→ **Bearbeite Folgendes**:
• a. Wann wurde laut dem Textauszug über Vietnams Triumph der Ho-Chi-Minh-Feldzug eröffnet?
• b. Nenne alle Feldzüge und Schlachten, die der Textauszug über Vietnams Triumph namentlich anführt.

→ **Ausgewählter Textauszug**:
Weltweiter Ruf: Saigon ist frei!

Hellmut Kapfenberger, Panketal

 

Vietnams Triumph am 30. April 1975

 

Vietnams Kampf um Unabhängigkeit und Freiheit endete im Frühjahr 1975 unter dem Beifall von Millionen Menschen auf allen Erdteilen mit einer weltweit Aufsehen erregenden Offensive seiner Befreiungsstreitkräfte im Landessüden. Der am 26. April um 17 Uhr Ortszeit eröffnete Ho-Chi-Minh-Feldzug war Schlussakt einer Anfang März im mittelvietnamesischen Hochland (Tay Nguyen) nördlich Saigons als Tay-Nguyen-Feldzug gestarteten Großoffensive, die Saigons Armee und damit einem illegitimen Regime den Todesstoß versetzte. Washington und seine Statthalter in Saigon hatten Vietnams Führung in Hanoi, der Demokratischen Republik Vietnam (DRV) keine andere Wahl gelassen, als nach jahrzehntelangem diplomatischem Ringen und schmerzhaften Kompromissen letztlich mit massiver militärischer Gewalt mehrmaligem flagrantem Bruch des Völkerrechts ein Ende zu bereiten.

Völkerrechtsbruch Nummer eins war auf das Konto Frankreichs gegangen. Mit britischem und US-amerikanischem Beistand hatte Paris 1945/46 ein von Washington ausgerüstetes Expeditionskorps nach Indochina mit dem Ziel in Marsch gesetzt, die nach siegreicher landesweiter Augustrevolution am 2. September 1945 in Hanoi ausgerufene unabhängige DRV gleich nach ihrer Geburt zu erdrosseln und das im 19. Jahrhundert errichtete französische Kolonialregime neu zu beleben. Der Sieg der vietnamesischen Volksarmee in der legendären Schlacht von Dien Bien Phu im Frühjahr 1954 brach dem Expeditionskorps das Genick. Die folgende Genfer Indochina-Konferenz von Anfang Mai bis Mitte Juli jenes Jahres machte Frankreichs Rückeroberungsplänen – von den USA seit 1950 massiv finanziell, materiell und personell unterstützt – ein Ende.

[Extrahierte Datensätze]
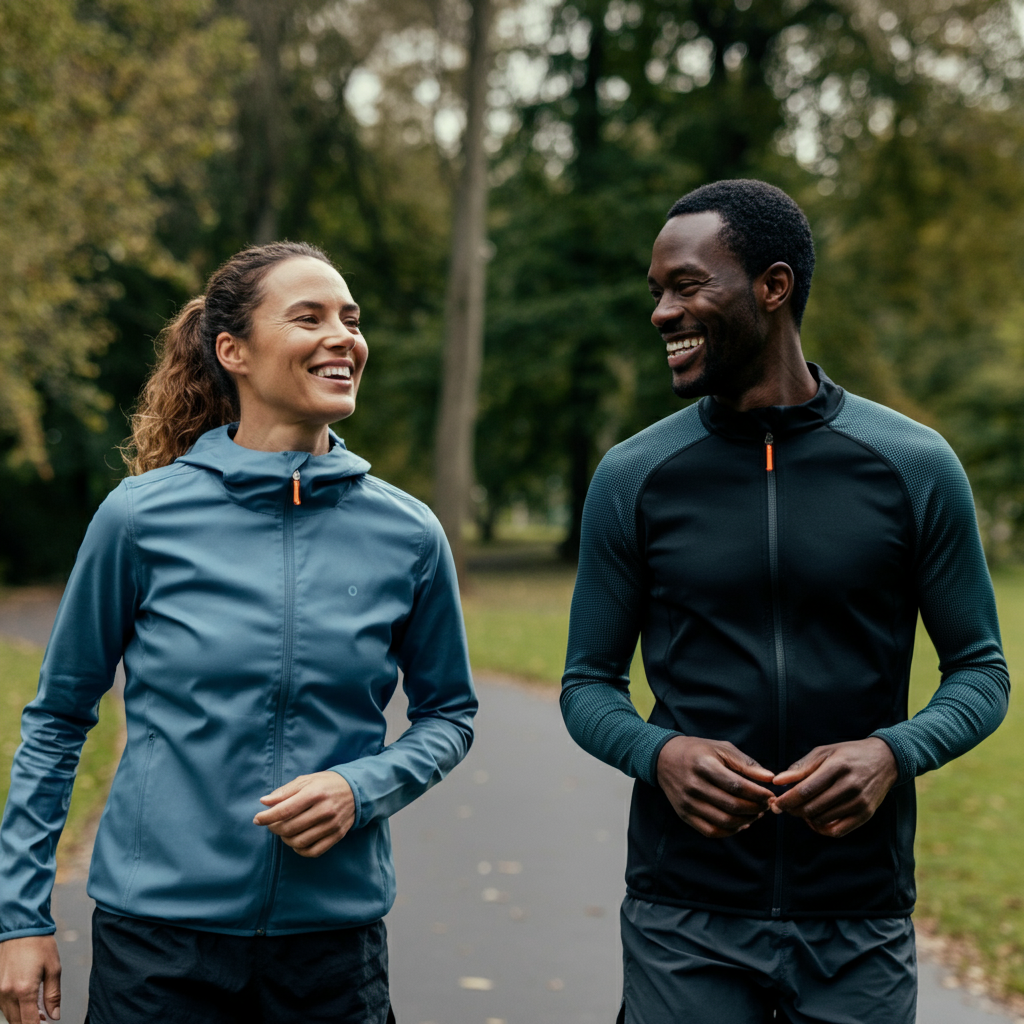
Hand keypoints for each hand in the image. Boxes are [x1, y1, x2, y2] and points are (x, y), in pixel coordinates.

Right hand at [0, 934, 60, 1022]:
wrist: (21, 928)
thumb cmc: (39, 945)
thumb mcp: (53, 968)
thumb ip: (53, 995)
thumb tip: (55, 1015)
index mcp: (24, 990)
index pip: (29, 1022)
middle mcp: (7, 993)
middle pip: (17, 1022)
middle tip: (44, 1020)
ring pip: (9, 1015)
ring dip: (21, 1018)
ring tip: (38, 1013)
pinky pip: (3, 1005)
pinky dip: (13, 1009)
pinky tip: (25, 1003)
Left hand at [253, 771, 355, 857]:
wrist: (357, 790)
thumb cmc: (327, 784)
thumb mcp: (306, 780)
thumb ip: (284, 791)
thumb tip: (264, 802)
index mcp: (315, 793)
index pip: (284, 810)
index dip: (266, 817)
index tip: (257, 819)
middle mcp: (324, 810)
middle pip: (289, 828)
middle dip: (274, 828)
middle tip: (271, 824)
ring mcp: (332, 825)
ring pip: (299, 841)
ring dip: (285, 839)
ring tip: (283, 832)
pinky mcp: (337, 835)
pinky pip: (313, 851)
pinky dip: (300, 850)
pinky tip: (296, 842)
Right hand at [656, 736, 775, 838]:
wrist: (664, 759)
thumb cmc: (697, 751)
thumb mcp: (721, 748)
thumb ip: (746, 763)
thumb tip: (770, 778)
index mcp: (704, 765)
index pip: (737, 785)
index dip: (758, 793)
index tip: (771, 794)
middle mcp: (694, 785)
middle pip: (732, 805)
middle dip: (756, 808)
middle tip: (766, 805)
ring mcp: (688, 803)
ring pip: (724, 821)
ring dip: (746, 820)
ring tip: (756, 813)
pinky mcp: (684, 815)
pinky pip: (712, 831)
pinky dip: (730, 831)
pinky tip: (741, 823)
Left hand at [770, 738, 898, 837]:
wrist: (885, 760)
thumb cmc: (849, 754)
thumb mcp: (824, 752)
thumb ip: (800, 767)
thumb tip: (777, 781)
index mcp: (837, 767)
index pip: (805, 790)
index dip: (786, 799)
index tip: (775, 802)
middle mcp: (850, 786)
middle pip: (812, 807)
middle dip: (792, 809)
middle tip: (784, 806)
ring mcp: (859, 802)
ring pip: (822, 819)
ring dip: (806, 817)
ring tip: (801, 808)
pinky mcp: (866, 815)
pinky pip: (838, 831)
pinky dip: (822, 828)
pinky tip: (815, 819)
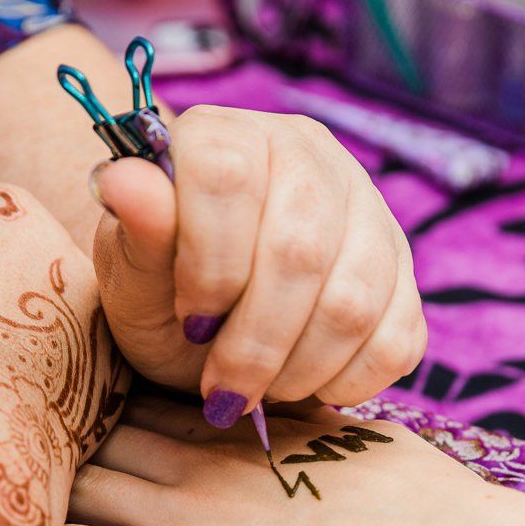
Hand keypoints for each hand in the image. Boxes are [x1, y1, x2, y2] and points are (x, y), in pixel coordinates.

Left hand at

==

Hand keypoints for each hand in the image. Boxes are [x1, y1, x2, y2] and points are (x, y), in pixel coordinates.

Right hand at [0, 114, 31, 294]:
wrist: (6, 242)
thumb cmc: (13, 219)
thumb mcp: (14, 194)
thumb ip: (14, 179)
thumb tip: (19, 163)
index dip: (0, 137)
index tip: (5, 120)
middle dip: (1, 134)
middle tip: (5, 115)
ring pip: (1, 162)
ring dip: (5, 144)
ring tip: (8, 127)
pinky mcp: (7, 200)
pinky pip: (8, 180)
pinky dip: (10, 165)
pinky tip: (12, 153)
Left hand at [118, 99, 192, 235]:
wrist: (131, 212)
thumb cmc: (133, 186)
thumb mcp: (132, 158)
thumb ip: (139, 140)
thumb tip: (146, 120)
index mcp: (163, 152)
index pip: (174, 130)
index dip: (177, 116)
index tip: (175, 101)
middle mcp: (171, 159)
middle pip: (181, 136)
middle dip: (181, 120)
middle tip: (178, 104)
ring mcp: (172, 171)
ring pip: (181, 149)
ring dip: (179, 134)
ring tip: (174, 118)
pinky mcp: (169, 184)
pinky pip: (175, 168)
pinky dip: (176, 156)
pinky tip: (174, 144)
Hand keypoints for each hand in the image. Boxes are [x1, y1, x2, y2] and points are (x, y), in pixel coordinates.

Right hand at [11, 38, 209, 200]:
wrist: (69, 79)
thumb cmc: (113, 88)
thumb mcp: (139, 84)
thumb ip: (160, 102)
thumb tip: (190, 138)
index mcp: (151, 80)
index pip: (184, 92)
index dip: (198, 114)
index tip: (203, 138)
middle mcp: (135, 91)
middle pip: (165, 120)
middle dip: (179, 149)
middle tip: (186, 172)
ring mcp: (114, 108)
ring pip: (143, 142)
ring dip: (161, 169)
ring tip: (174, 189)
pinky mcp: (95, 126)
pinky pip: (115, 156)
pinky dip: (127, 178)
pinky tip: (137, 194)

→ **Lösungen der Aufgaben**:
• a. Am 26. April um 17 Uhr Ortszeit.

• b. Ho-Chi-Minh-Feldzug, Tay-Nguyen-Feldzug, Schlacht von Dien Bien Phu